◆ **Instructions to follow**
Can you reproduce the data below word for word, omitting the pictures?

━━ Supplied records

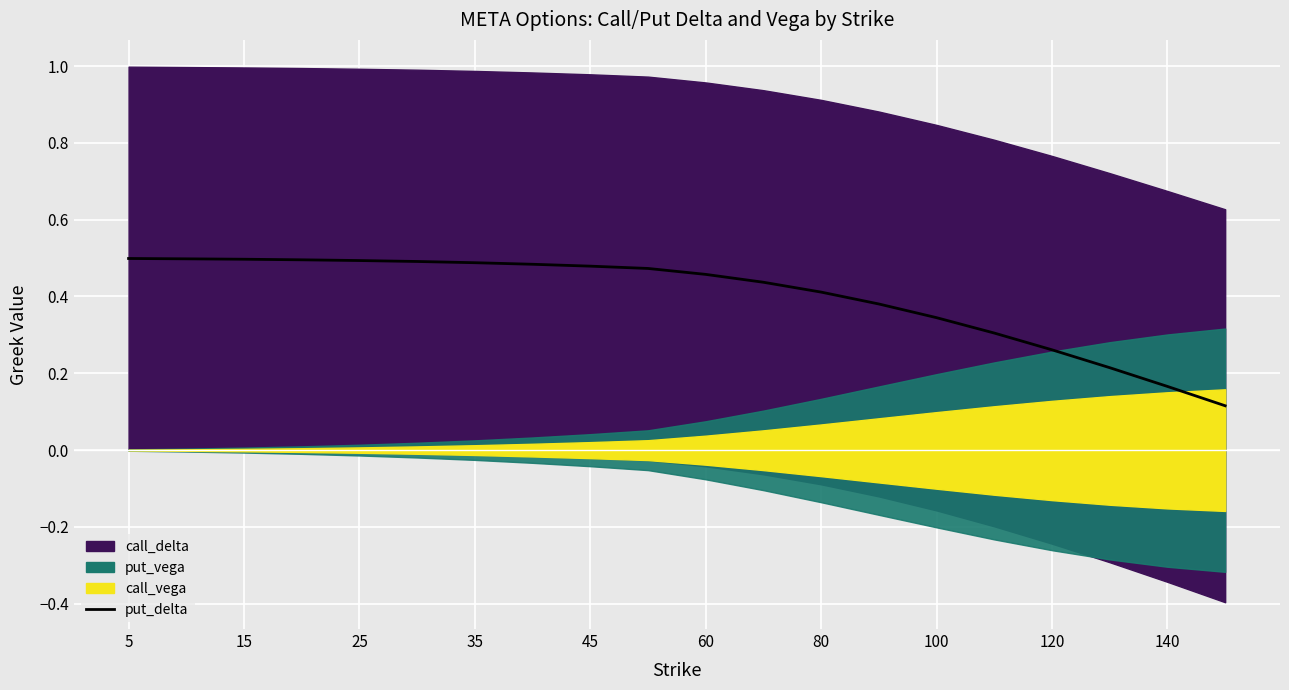

What is the difference between the values at 17 and 120?

0.3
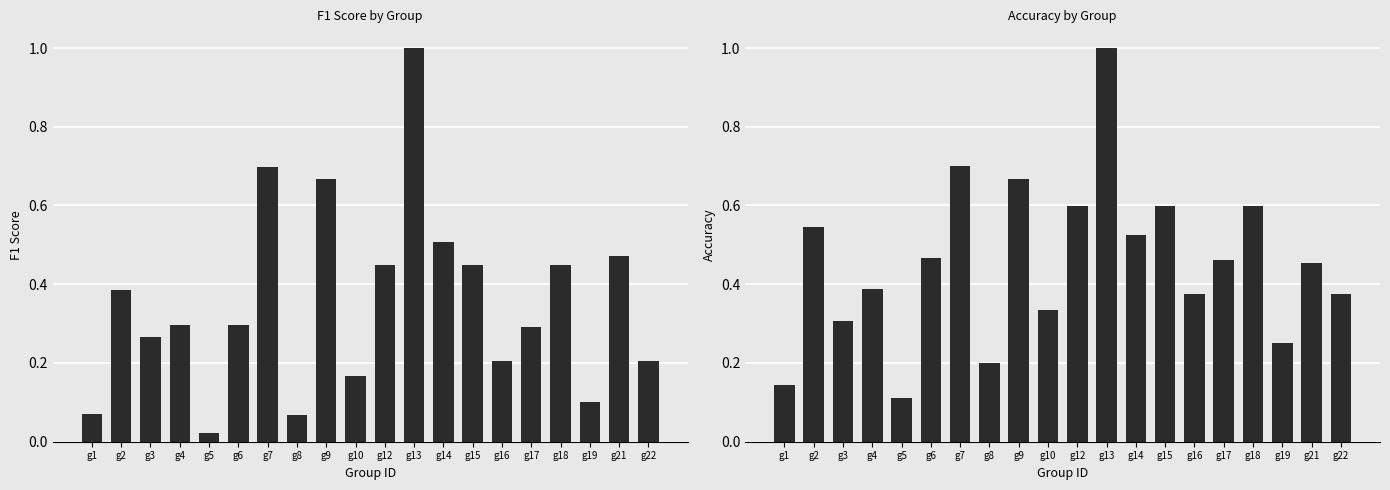

What is the total value across all series at g21?

0.9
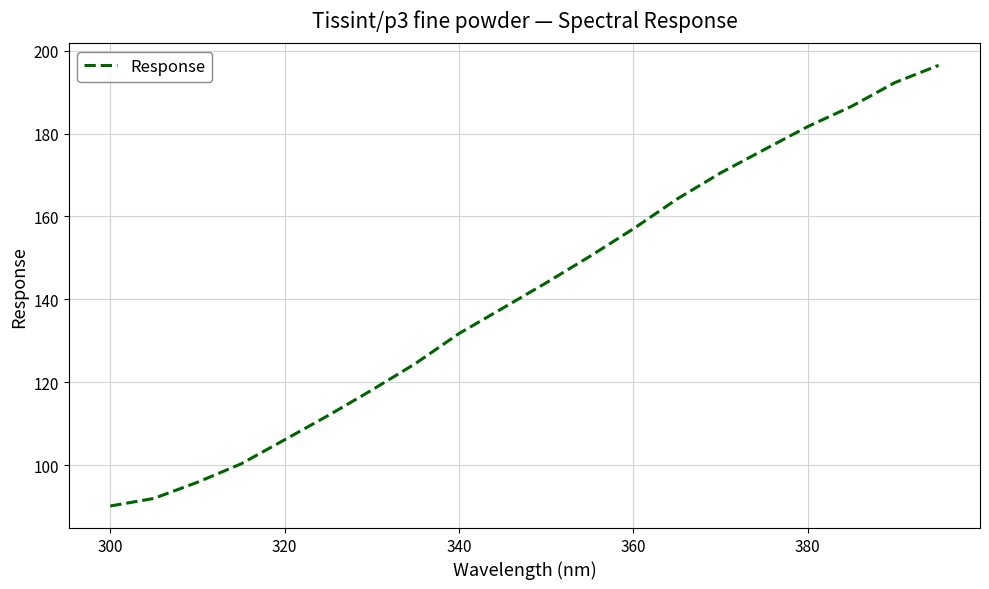

What is the greatest value displayed?

196.5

━━━━

◆ **Your response**
What is the difference between the values at 17 and 120?

0.3

What is the total value across all series at g21?

0.9

What is the greatest value displayed?

196.5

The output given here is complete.